Directive 1: According to the article on Verde Valley Ranch, how far is the site from the Verde River?
Directive 2: Reproduce the article on Verde Valley Ranch from "Before he sold" up to and including "and a bandstand.".
Directive 3: Proceed with the article on Verde Valley Ranch, writing what comes after its final sentence.

Excerpt:
But taking that route would render the company vulnerable to inclusion on state and federal Superfund programs. Superfund programs are famous for dragged-out, costly legal disputes, often generated by the polluters themselves, that for decades stall cleanups and drive up costs.
For Phelps Dodge, Verde Valley Ranch was the only financially promising option. The cost of complying with state environmental regulations was projected to be $7.4million. Although Phelps Dodge has not publicly put a value on Verde Valley Ranch, internal documents reveal that the project itself would generate an 18.5percent internal rate of return.
So the plan to pursue state environmental permits and develop the land seemed the most reasonable.
What Phelps Dodge had no way of knowing in 1992 was how hotly those state environmental permits would be disputed.
Except for the Clarkdale tailings, which are the color and consistency of dry Chinese mustard powder, the site of Verde Valley Ranch, about 110 miles north of Phoenix, is postcard pretty. It is 750 feet from a scenic stretch of the Verde River, where bald eagles nest in trees on the banks. It sits below the hilltop site of the ancient Sinagua dwelling now known as the Tuzigoot National Monument. And it borders Tavasci Marsh and the oxbow-shaped Peck's Lake, both havens for hundreds of migratory birds.
Clarkdale, named after copper baron Bill Clark, who purchased the United Verde Mining Company in the late 1800s, had always been a company town.
Ore from Clark's huge Jerome copper mine was processed in Clarkdale. In the 1930s, Clark sold the mine to Phelps Dodge, which operated the mine until 1953 and continued Bill Clark's lucrative practice of chemically separating copper from ore and dumping the liquid waste slurry right next to the Indian ruin, marsh and lake.
Before he sold the mine, Clark built Peck's Lake by diverting water from the Verde River into an old, abandoned channel it had once flowed through. The purpose of the oxbow lake was to provide a picnic and fishing spot for miners. Near the lake, Clark added a golf course and a bandstand.
Today, the residents of Clarkdale are sharply divided over whether Verde Valley Ranch is a good idea.

Extracted material:

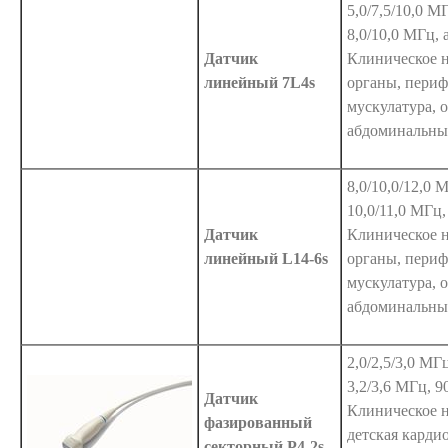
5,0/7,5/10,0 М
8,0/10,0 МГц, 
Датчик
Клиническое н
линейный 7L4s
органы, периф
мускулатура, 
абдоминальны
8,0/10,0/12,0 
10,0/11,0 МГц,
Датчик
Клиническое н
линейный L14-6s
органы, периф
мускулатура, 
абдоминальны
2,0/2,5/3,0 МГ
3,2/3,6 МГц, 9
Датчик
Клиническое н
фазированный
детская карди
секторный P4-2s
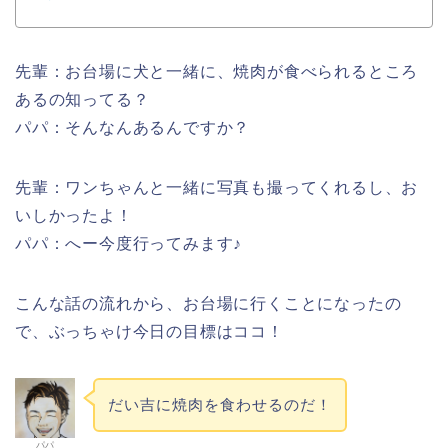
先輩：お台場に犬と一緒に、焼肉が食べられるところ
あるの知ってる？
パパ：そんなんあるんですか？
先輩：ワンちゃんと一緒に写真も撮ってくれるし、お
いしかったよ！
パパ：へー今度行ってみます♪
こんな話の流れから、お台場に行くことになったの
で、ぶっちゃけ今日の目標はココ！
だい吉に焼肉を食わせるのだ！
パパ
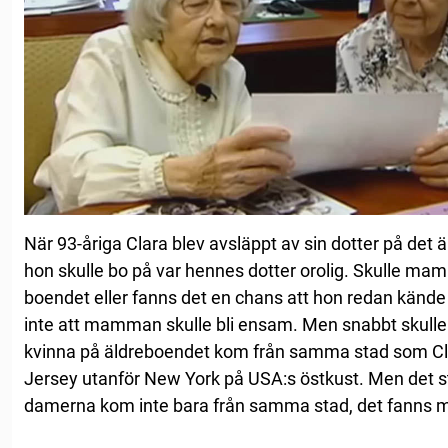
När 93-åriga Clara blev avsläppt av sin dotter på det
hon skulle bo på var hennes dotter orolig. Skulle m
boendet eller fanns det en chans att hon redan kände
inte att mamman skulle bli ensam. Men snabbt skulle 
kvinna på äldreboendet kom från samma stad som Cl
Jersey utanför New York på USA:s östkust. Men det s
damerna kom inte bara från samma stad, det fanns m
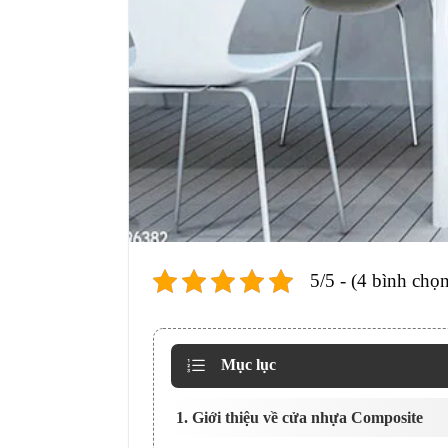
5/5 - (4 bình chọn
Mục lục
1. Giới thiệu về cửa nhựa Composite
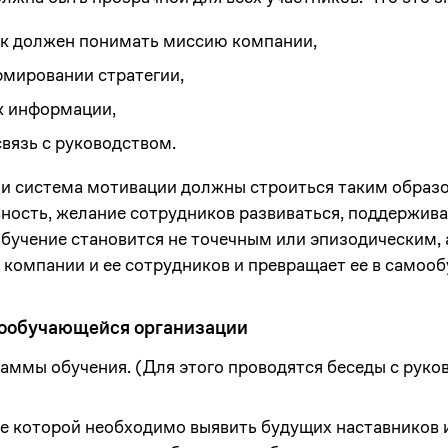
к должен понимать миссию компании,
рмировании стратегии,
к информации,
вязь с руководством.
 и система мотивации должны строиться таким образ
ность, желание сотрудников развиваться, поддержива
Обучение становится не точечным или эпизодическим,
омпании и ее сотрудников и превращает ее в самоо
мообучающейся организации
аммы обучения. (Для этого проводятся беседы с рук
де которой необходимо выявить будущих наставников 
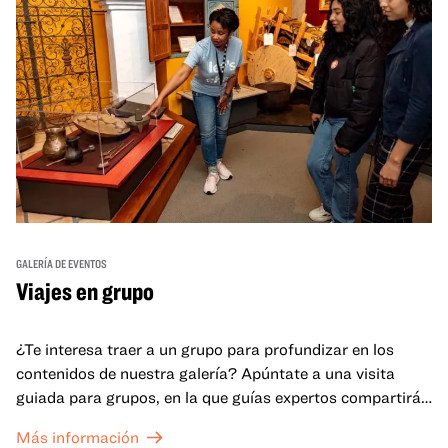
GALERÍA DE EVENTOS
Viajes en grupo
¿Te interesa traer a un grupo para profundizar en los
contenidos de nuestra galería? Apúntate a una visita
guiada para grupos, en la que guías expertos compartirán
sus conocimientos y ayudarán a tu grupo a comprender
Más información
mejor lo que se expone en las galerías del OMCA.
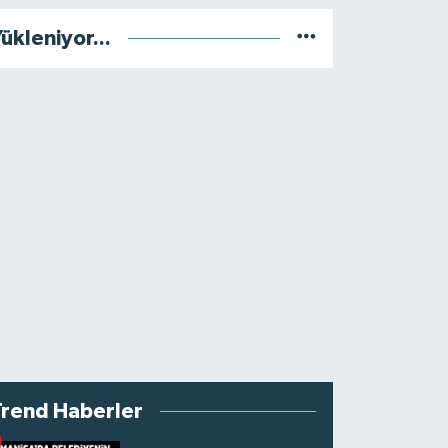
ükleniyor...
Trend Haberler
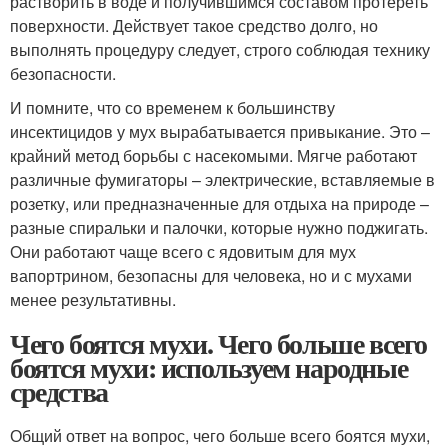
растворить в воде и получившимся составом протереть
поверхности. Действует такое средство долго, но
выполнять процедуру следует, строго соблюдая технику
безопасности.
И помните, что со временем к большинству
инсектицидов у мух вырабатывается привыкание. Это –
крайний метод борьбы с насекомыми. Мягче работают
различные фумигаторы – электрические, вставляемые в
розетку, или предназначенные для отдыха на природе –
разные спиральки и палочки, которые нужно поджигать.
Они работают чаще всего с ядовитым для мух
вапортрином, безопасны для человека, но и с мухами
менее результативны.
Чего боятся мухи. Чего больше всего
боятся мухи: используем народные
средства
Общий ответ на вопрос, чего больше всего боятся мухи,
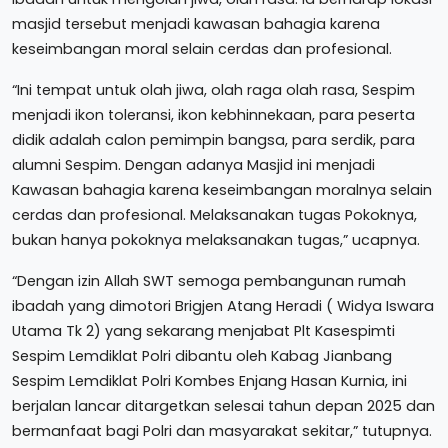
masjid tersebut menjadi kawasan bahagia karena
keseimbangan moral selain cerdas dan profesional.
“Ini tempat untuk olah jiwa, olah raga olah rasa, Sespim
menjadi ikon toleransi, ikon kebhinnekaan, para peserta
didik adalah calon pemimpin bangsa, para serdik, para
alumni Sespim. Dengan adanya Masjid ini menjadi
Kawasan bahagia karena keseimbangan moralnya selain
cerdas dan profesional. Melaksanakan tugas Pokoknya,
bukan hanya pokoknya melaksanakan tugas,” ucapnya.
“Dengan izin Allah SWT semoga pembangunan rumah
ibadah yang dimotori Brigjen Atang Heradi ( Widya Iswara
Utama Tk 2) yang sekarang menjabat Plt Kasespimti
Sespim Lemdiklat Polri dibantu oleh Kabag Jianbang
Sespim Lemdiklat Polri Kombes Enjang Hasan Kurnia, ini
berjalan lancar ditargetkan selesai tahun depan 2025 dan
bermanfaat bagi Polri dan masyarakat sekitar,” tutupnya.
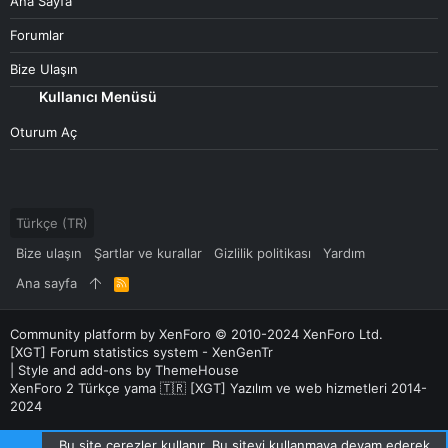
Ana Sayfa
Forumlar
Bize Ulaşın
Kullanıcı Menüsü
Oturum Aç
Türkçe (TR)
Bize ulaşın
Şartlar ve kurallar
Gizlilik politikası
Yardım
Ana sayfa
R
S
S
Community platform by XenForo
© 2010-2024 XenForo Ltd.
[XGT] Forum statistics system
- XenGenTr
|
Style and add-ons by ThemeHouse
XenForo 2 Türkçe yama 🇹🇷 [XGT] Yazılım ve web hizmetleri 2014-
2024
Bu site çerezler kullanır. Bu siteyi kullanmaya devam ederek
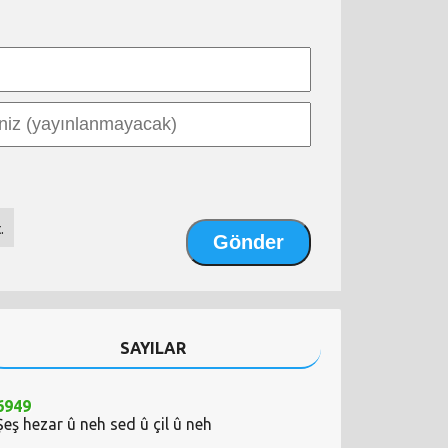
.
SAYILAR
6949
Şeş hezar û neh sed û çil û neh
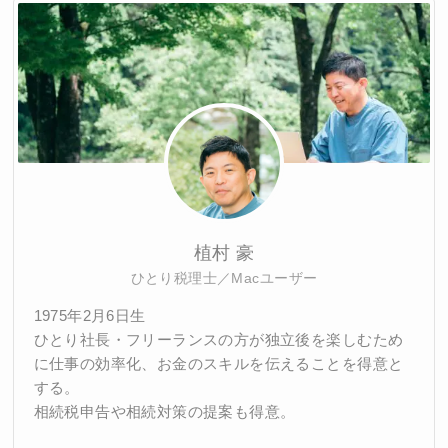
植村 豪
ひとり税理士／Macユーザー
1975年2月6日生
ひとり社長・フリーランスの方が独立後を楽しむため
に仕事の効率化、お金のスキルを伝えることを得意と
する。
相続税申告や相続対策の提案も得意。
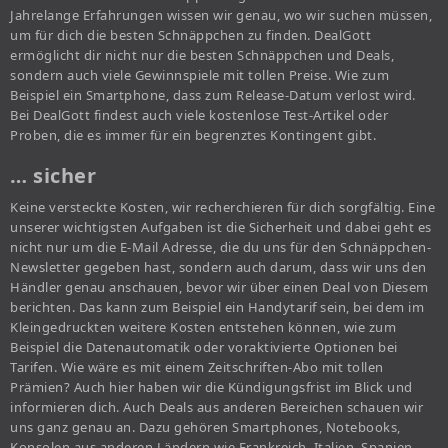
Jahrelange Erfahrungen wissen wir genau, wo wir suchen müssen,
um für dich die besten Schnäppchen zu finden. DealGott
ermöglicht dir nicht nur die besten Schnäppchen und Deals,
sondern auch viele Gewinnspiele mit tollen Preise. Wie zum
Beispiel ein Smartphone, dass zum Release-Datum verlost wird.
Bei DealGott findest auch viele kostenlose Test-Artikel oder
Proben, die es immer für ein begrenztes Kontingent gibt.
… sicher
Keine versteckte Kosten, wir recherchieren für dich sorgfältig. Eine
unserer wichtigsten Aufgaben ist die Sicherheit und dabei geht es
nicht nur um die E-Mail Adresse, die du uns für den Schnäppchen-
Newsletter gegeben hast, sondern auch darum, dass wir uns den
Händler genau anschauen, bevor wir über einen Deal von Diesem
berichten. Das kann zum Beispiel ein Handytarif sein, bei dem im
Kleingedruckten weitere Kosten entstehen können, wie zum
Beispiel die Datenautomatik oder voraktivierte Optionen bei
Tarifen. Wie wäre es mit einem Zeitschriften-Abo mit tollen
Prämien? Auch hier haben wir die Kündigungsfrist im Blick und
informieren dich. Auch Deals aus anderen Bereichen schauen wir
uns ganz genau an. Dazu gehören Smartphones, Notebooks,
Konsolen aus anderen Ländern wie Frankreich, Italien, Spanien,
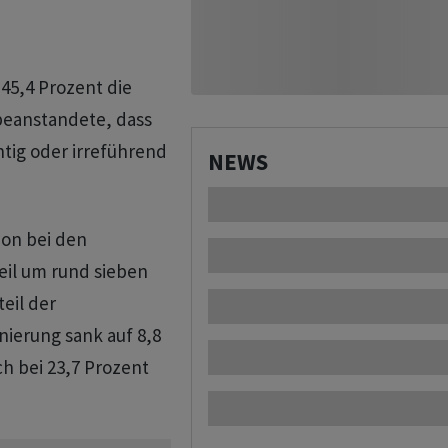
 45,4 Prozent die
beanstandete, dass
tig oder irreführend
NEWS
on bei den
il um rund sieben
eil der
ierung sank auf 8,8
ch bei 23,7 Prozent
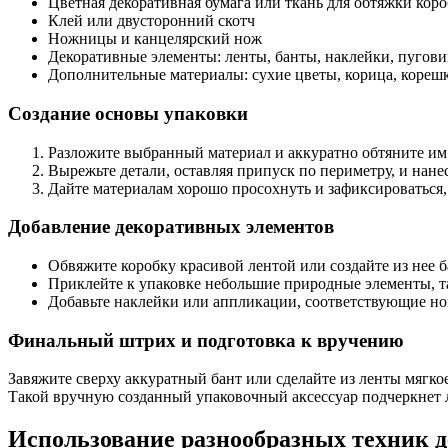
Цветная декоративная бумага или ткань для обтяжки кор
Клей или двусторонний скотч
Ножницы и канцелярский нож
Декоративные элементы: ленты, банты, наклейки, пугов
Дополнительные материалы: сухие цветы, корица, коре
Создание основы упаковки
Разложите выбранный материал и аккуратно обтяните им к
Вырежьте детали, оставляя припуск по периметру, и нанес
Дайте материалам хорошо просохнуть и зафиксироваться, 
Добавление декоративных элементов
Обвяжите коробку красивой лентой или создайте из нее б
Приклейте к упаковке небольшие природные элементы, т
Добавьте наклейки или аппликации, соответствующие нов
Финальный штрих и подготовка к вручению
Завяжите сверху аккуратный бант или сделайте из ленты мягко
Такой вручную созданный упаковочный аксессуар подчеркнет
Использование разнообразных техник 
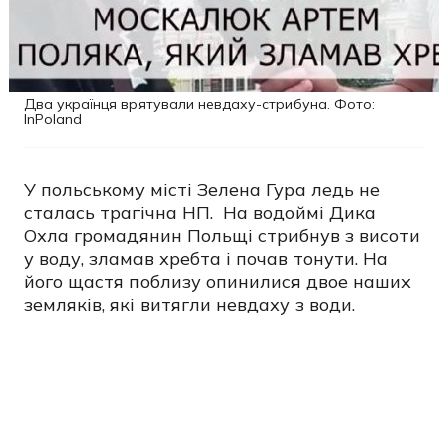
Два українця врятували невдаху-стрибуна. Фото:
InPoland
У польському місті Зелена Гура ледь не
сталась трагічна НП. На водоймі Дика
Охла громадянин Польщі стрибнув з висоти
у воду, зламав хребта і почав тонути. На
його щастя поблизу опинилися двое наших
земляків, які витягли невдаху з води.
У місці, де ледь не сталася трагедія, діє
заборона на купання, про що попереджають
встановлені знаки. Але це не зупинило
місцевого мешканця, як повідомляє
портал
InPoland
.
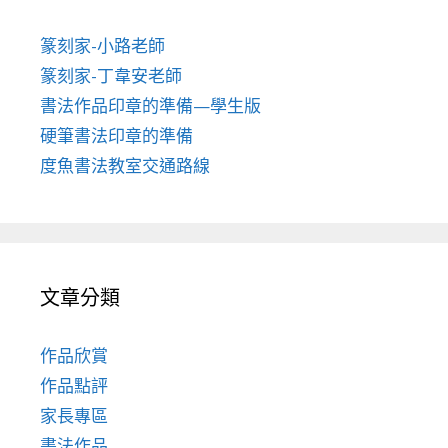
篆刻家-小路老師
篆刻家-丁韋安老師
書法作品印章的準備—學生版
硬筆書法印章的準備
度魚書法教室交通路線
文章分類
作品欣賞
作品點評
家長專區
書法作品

Answer space 1: 750 feet

Answer space 2:
Before he sold the mine, Clark built Peck's Lake by diverting water from the Verde River into an old, abandoned channel it had once flowed through. The purpose of the oxbow lake was to provide a picnic and fishing spot for miners. Near the lake, Clark added a golf course and a bandstand.

Answer space 3:
Merchants and businesspeople and local retirees, especially, seem to want the project to go forward. Matt Pecharich, an 82-year-old tavern owner, is a native of Jerome. He remembers the liquid tailings in the huge pond. After Phelps Dodge stopped dumping tailings in 1953, the pond eventually evaporated, leaving the tailings pile that has become the town's most controversial landmark.
Pecharich is convinced that if the tailings were dangerous, they would have caused damage when they were in a liquid state and, in his mind, far more potent. But no one ever got sick, he says. The way he sees it, the tailings pose no environmental hazard.
"I'm an optimist," Pecharich says.
Some citizens, however, are pessimists, and they have joined the Audubon Society and the Sierra Club in opposing Verde Valley Ranch.
They are not convinced the project is environmentally sound.
Some suspect that Phelps Dodge will abandon the housing development just as it abandoned the Jerome mine, leaving an environmental disaster in its wake.
Curtis Linder, a Clarkdale resident who works in a mobile-home park, has lived in Clarkdale most of his life. His grandparents were Clarkdale pioneers, and many members of his family worked in the Jerome mine. He remembers that as a child he played at the company golf course, and people fished in Peck's Lake--until a 1985 federal study detected unhealthful levels of heavy metals (the same metals found in the nearby tailings pile) in the fish.
Linder says his family owns the local water company, which would serve Verde Valley Ranch. And he points out it is certainly not in his best financial interest to oppose the development.
Linder is not a particularly articulate man, but his instinct tells him that capping the tailings with plastic and covering them with a golf course is utter folly.
Like many longtime residents of Clarkdale, Linder also has proprietary feelings about Peck's Lake and Tavasci Marsh. He is offended that public access to the area would be partially restricted by private homes if Verde Valley Ranch is built. (The details of public access are still being negotiated by environmentalists and Phelps Dodge.)
Linder has set up an office for activists in his grandmother's house in Clarkdale. It has become headquarters for citizens angered by what they see as Phelps Dodge's continuing control over the town. "Yanking away Peck's Lake from everybody seems like a shameful thing," says Tom Evans, a Clarkdale carpenter. "The only reason Phelps Dodge is here is to make money."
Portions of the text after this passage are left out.